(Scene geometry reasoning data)

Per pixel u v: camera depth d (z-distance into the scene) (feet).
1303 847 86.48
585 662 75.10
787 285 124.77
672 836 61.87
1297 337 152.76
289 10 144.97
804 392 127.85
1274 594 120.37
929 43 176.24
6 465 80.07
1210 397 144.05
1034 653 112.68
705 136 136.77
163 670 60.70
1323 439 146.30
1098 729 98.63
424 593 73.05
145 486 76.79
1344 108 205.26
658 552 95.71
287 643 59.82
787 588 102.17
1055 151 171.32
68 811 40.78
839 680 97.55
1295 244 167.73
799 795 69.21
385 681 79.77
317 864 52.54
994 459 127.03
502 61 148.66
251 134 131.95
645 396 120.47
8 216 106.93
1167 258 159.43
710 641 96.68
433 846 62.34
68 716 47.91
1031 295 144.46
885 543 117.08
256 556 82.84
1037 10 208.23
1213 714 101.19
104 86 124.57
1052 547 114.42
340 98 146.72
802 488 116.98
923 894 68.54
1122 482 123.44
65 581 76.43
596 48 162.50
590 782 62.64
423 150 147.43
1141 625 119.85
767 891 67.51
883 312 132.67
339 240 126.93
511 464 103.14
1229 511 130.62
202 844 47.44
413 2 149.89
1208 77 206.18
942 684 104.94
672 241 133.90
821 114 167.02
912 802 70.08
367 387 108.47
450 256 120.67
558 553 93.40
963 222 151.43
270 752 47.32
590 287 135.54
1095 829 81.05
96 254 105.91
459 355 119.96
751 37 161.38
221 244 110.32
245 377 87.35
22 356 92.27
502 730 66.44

> **WORK TO BE COMPLETED**: Retype word for word the line above with "1213 714 101.19" and all lines after it, nothing else.

> **THE COMPLETED TASK**:
1213 714 101.19
104 86 124.57
1052 547 114.42
340 98 146.72
802 488 116.98
923 894 68.54
1122 482 123.44
65 581 76.43
596 48 162.50
590 782 62.64
423 150 147.43
1141 625 119.85
767 891 67.51
883 312 132.67
339 240 126.93
511 464 103.14
1229 511 130.62
202 844 47.44
413 2 149.89
1208 77 206.18
942 684 104.94
672 241 133.90
821 114 167.02
912 802 70.08
367 387 108.47
450 256 120.67
558 553 93.40
963 222 151.43
270 752 47.32
590 287 135.54
1095 829 81.05
96 254 105.91
459 355 119.96
751 37 161.38
221 244 110.32
245 377 87.35
22 356 92.27
502 730 66.44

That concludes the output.